■ **DIRECTIONS FOR THIS TASK**:
A word-for-word copy of the records that follow is needed, with every picture omitted.

■ **DATA FOR PROCESSING**:
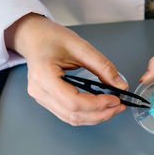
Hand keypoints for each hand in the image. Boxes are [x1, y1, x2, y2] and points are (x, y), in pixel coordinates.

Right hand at [4, 13, 127, 125]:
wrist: (33, 36)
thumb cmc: (50, 37)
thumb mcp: (81, 46)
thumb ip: (102, 66)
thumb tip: (120, 85)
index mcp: (45, 76)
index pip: (74, 102)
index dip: (97, 104)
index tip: (115, 99)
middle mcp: (40, 91)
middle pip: (73, 114)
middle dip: (100, 114)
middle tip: (118, 106)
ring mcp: (41, 97)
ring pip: (71, 118)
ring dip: (94, 117)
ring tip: (112, 108)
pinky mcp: (46, 99)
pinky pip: (68, 114)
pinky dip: (86, 114)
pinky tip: (99, 107)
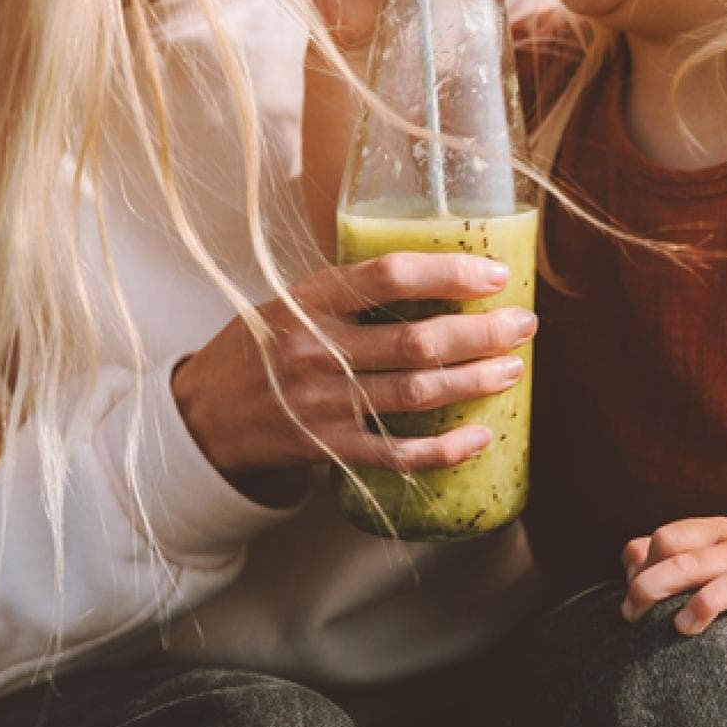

■ **TASK ANSWER**:
Hand keypoints for each hand in the image. Boxes are [x1, y1, x2, y2] and points are (x, y), in pixel coordinates.

Right hand at [4, 13, 127, 125]:
wrist: (33, 36)
thumb cmc: (50, 37)
thumb mcp: (81, 46)
thumb ip: (102, 66)
thumb tip: (120, 85)
index mcp: (45, 76)
index pip: (74, 102)
index dip: (97, 104)
index tip: (115, 99)
middle mcp: (40, 91)
middle pip: (73, 114)
middle dip: (100, 114)
middle tip: (118, 106)
ring mcp: (41, 97)
ring pip: (71, 118)
ring dip: (94, 117)
ring tip: (112, 108)
pinky mcp: (46, 99)
pinky pip: (68, 114)
pinky dip: (86, 114)
pinky tip: (99, 107)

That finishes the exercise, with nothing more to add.